普罗米修斯监控
目录
概念
部署方法
1. 二进制(源码包)
2. 部署在k8s集群当中,用pod形式部署
概念
prometheus是开源的系统监控和告警。在k8s分布式的容器化管理系统当中,一般都是搭配prometheus来进行监控。它是服务监控系统,也可以监控主机,它自带时序数据库,这个时序数据库提供了数据模型和采集的指标项、存储、查询接口。
prometheus组件:
promql语言:如何采集和统计。
nodeexporter:在k8s集群当中部署在node节点上,用来收集节点上的数据(主机指标:硬盘、CPU、网络,pod的使用情况)。需要部署在每个节点上。
pushgateway:把数据上传到prometheus,然后再根据promql语句来进行分类的展示。
工作流程图:
prometheus的特点:
1. 多维的数据模型,它是按照顺序记录,记录设备状态的变化,为每个数据指定一个样本(服务的指标、应用性能的监控、网络数据等等)
2. 内置时间序列数据库:TSDB
TSDB的特点:1. 存储的量级非常大
2. 大部分都是写入操作
3. 写入操作是按照时序进行添加
4. 高并发性能很强大
3.promql语句
4. http协议拉取数据
5. 自带服务自动发现功能
6. grafana插件可以更人性化的展示指标数据
Alertmanager:告警管理,它是一个独立的模块,需要独立的配置,告警方式有电子邮件、钉钉、企业微信。
面试题:prometheus和zabbix的区别
1. 指标采集的方式
zabbix分为服务端和客户端,agent都是部署在客户端,然后把数据发送给服务端。它是基于tcp协议通信(ip+端口)

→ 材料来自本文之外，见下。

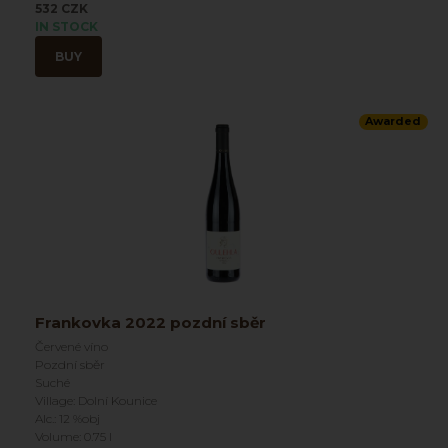
532 CZK
IN STOCK
BUY
Awarded
Frankovka 2022 pozdní sběr
Červené víno
Pozdní sběr
Suché
Village: Dolní Kounice
Alc.: 12 %obj
Volume: 0.75 l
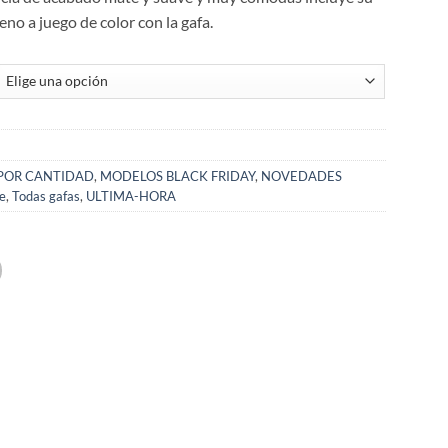
no a juego de color con la gafa.
 POR CANTIDAD
,
MODELOS BLACK FRIDAY
,
NOVEDADES
re
,
Todas gafas
,
ULTIMA-HORA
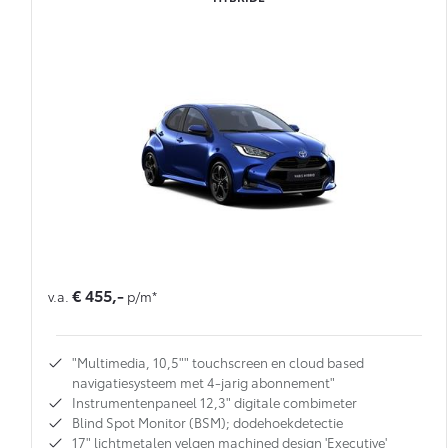
€ 455,-
v.a.
p/m*
"Multimedia, 10,5"" touchscreen en cloud based
navigatiesysteem met 4-jarig abonnement"
Instrumentenpaneel 12,3" digitale combimeter
Blind Spot Monitor (BSM); dodehoekdetectie
17" lichtmetalen velgen machined design 'Executive'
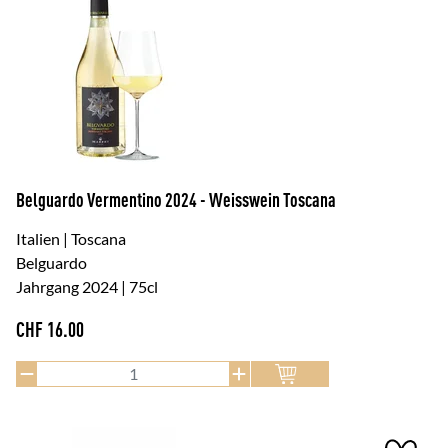
Belguardo Vermentino 2024 - Weisswein Toscana
Italien | Toscana
Belguardo
Jahrgang 2024 | 75cl
CHF
16.00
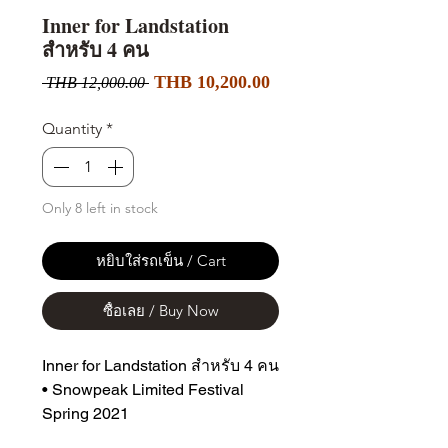
Inner for Landstation
สำหรับ 4 คน
Sale
Regular
THB 10,200.00
 THB 12,000.00 
Price
Price
Quantity
*
Only 8 left in stock
หยิบใส่รถเข็น / Cart
ซื้อเลย / Buy Now
Inner for Landstation สำหรับ 4 คน
• Snowpeak Limited Festival
Spring 2021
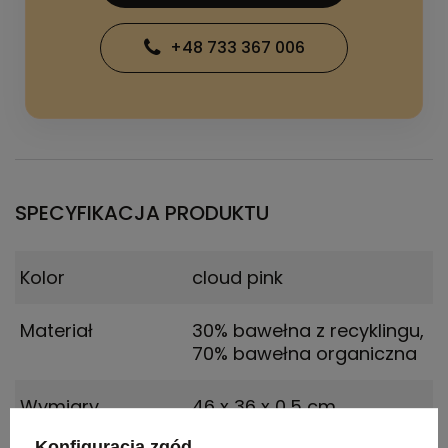
+48 733 367 006
SPECYFIKACJA PRODUKTU
Kolor
cloud pink
Materiał
30% bawełna z recyklingu,
70% bawełna organiczna
Wymiary
46 x 36 x 0,5 cm
produktu
Konfiguracja zgód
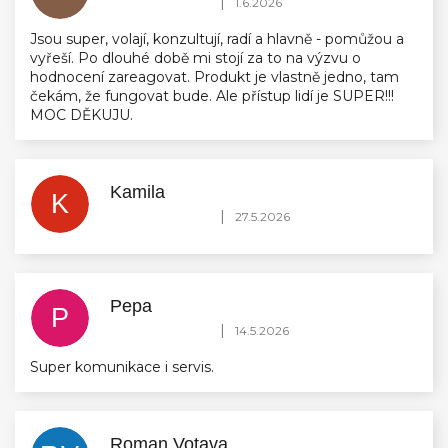
|
1.6.2026
Jsou super, volají, konzultují, radí a hlavně - pomůžou a
vyřeší. Po dlouhé době mi stojí za to na výzvu o
hodnocení zareagovat. Produkt je vlastně jedno, tam
čekám, že fungovat bude. Ale přístup lidí je SUPER!!!
MOC DĚKUJU.
Kamila
K
Hodnocení obchodu je 5 z 5 hvězdiček.
|
27.5.2026
Pepa
P
Hodnocení obchodu je 5 z 5 hvězdiček.
|
14.5.2026
Super komunikace i servis.
Roman Votava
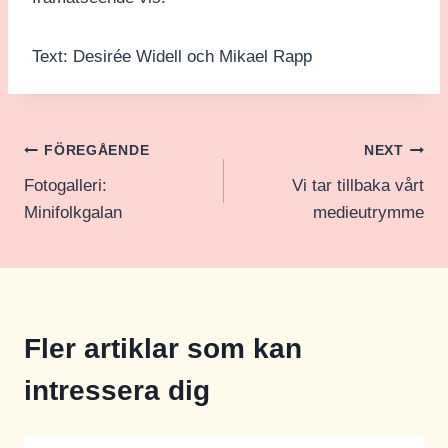
Text: Desirée Widell och Mikael Rapp
Inläggsnavigering
FÖREGÅENDE
NEXT
Fotogalleri:
Vi tar tillbaka vårt
Minifolkgalan
medieutrymme
Fler artiklar som kan
intressera dig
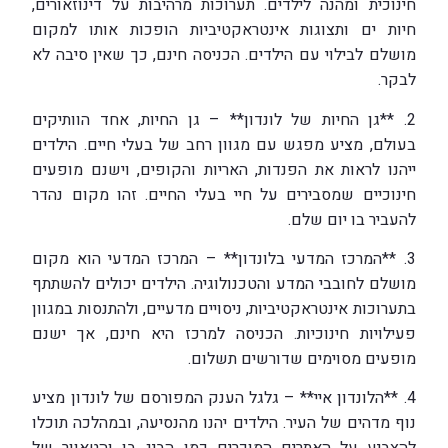
חינוכית ומהנה לילדים. תערוכות מרהיבות על דינוזאורים,
חיות ים ותצוגות אינטראקטיביות הופכות אותו למקום
מושלם לבילוי עם הילדים. הכניסה חינם, כך שאין סיבה לא
לבקר.
2. **גן החיות של לונדון** – גן החיות, אחד הוותיקים
בעולם, מציע מפגש עם מגוון רחב של בעלי חיים. הילדים
ייהנו לראות את הפנדות, האריות והקופים, וישנם מופעים
חינוכיים שמסבירים על חיי בעלי החיים. זהו מקום נהדר
להעביר בו יום שלם.
3. **המרכז המדעי בלונדון** – המרכז המדעי הוא מקום
מושלם לחובבי המדע והטכנולוגיה. הילדים יכולים להשתתף
בתערוכות אינטראקטיביות, ניסויים מדעיים, ולהתנסות במגוון
פעילויות חינוכיות. הכניסה למרכז היא חינם, אך ישנם
מופעים מסוימים שדורשים תשלום.
4. **הלונדון איי** – גלגל הענק המפורסם של לונדון מציע
נוף מדהים של העיר. הילדים יהנו מהנסיעה, ובמהלכה תוכלו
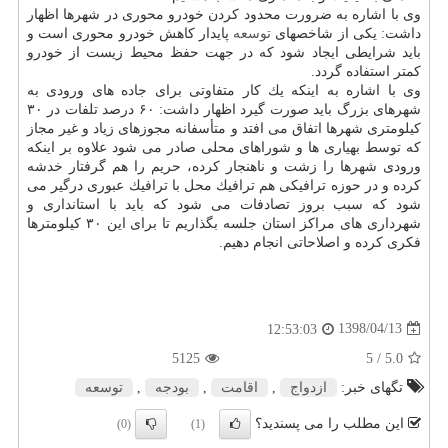
وی با اشاره به ضرورت محدود كردن خودرو محوری در شهرها اظهار
داشت: یكی از شاخصهای
توسعه
پایدار كاهش خودرو محوری است و
باید شرایطی ایجاد شود كه در جهت حفظ محیط زیست از خودرو
كمتر استفاده گردد.
وی با اشاره به اینكه یك كار متفاوتی برای جاده های ورودی به
شهرهای بزرگ باید صورت گیرد اظهار داشت: ۶۰ درصد تلفات در ۳۰
كیلومتری شهرها اتفاق می افتد و متأسفانه مجوزهای زیاد و غیر مجاز
كه توسط بهیاری ها و شوراهای محلی صادر می شود علاوه بر اینكه
ورودی شهرها را زشت و ناهنجار كرده، حریم را هم گرفتار خدشه
كرده و در حوزه ترافیكی هم ترافیك محل با ترافیك عبوری درگیر می
شود كه سبب بروز تصادفات می شود كه باید با استانداری و
شهرداری های مراكز استان جلسه بگذاریم تا برای این ۳۰ كیلومترها
فكری كرده و اصلاحاتی انجام دهیم.
1398/04/13
12:53:03
5125
/ 5
5.0
تگهای خبر:
ازدواج
,
اقامت
,
بودجه
,
توسعه
این مطلب را می پسندید؟
(0)
(1)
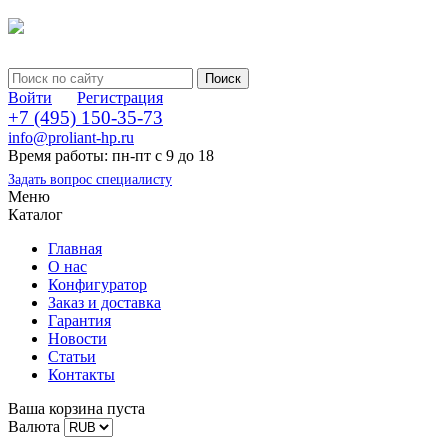
Войти
Регистрация
+7 (495) 150-35-73
info@proliant-hp.ru
Время работы: пн-пт с 9 до 18
Задать вопрос специалисту
Меню
Каталог
Главная
О нас
Конфигуратор
Заказ и доставка
Гарантия
Новости
Статьи
Контакты
Ваша корзина пуста
Валюта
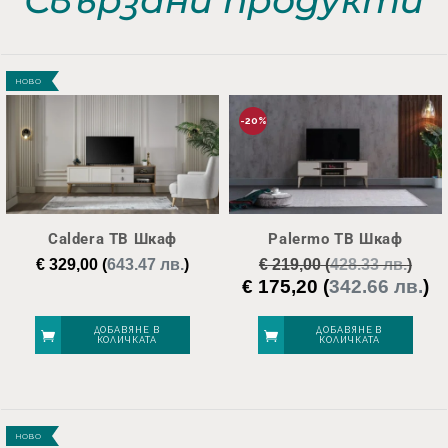
НОВО
-20%
Caldera ТВ Шкаф
Palermo ТВ Шкаф
€
329,00
(
643.47 лв.
)
€
219,00
(
428.33 лв.
)
€
175,20
(
342.66 лв.
)
Original
Те
price
це
was:
е:
ДОБАВЯНЕ В
ДОБАВЯНЕ В
КОЛИЧКАТА
КОЛИЧКАТА
€ 219,00.
€ 
НОВО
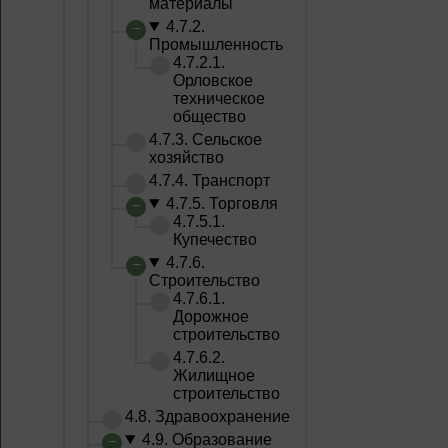
материалы
4.7.2.
Промышленность
4.7.2.1.
Орловское
техническое
общество
4.7.3. Сельское
хозяйство
4.7.4. Транспорт
4.7.5. Торговля
4.7.5.1.
Купечество
4.7.6.
Строительство
4.7.6.1.
Дорожное
строительство
4.7.6.2.
Жилищное
строительство
4.8. Здравоохранение
4.9. Образование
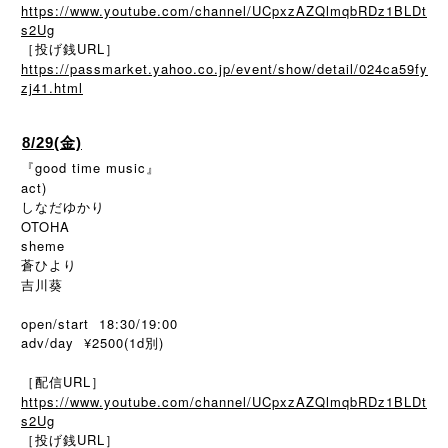
https://www.youtube.com/channel/UCpxzAZQlmqbRDz1BLDt
s2Ug
［投げ銭URL］
https://passmarket.yahoo.co.jp/event/show/detail/024ca59fy
zj41.html
8/29(金)
『good time music』
act)
しなだゆかり
OTOHA
sheme
蒼ひより
吉川葵
open/start 18:30/19:00
adv/day ¥2500(1d別)
［配信URL］
https://www.youtube.com/channel/UCpxzAZQlmqbRDz1BLDt
s2Ug
［投げ銭URL］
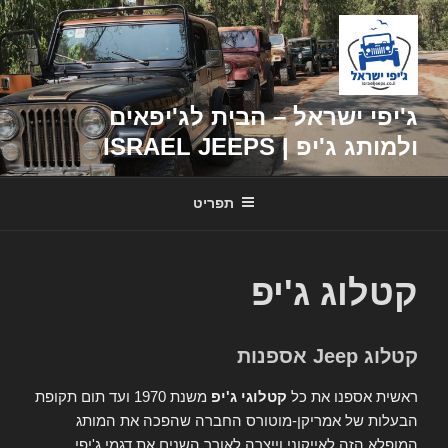
דילוג
לתוכן
ג'יפי ישראל – הבית לג'יפאים
ולמותג ג'יפ | ISRAEL JEEPS
תפריט
קטלוג ג'יפ
קטלוג Jeep אספנות
ראשית אספנו את כל
קטלוגי ג'יפ
משנת 1970 ועד תום תקופת
הבעלות של אמריקן-מוטורס החברה שהפכה את המותג
המופלא הזה לאייקוני וייצרה לאורך השנים את דגמי ג'יפי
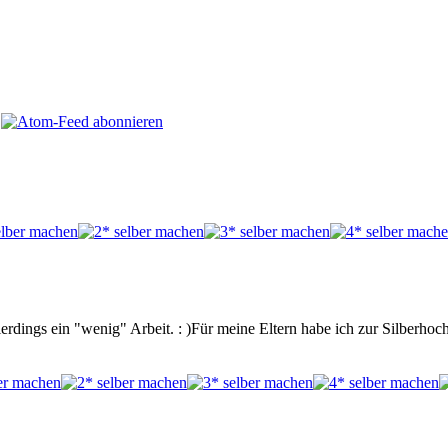
erdings ein "wenig" Arbeit. : )Für meine Eltern habe ich zur Silberho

prometheus是根据客户端进行数据收集,服务端和客户端进行交互,通过拉取的方式获取监控指标。它是基于http协议通信
2. 数据存储
zabbix使用外部数据库存储数据:mysql、postgreSQL、oracle,它们都是关系型数据库。
prometheus自带内置的时序数据库:TSDB,它只支持存储时间序列的值
3. 查询性能
zabbix查询功能较弱
prometheus的查询功能更强大,速度更快
4. 告警功能
都是内置告警功能,但是prometheus不能电话告警。
5. 监控的内容
zabbix主要是为了监控设备(服务器的状态:CPU、内存、磁盘、网络流量、自定义的监控项(非虚拟化部署的程序))。zabbix的时间更长,更成熟。适用于监控方便要求不高,只需要对服务设备监控的场景。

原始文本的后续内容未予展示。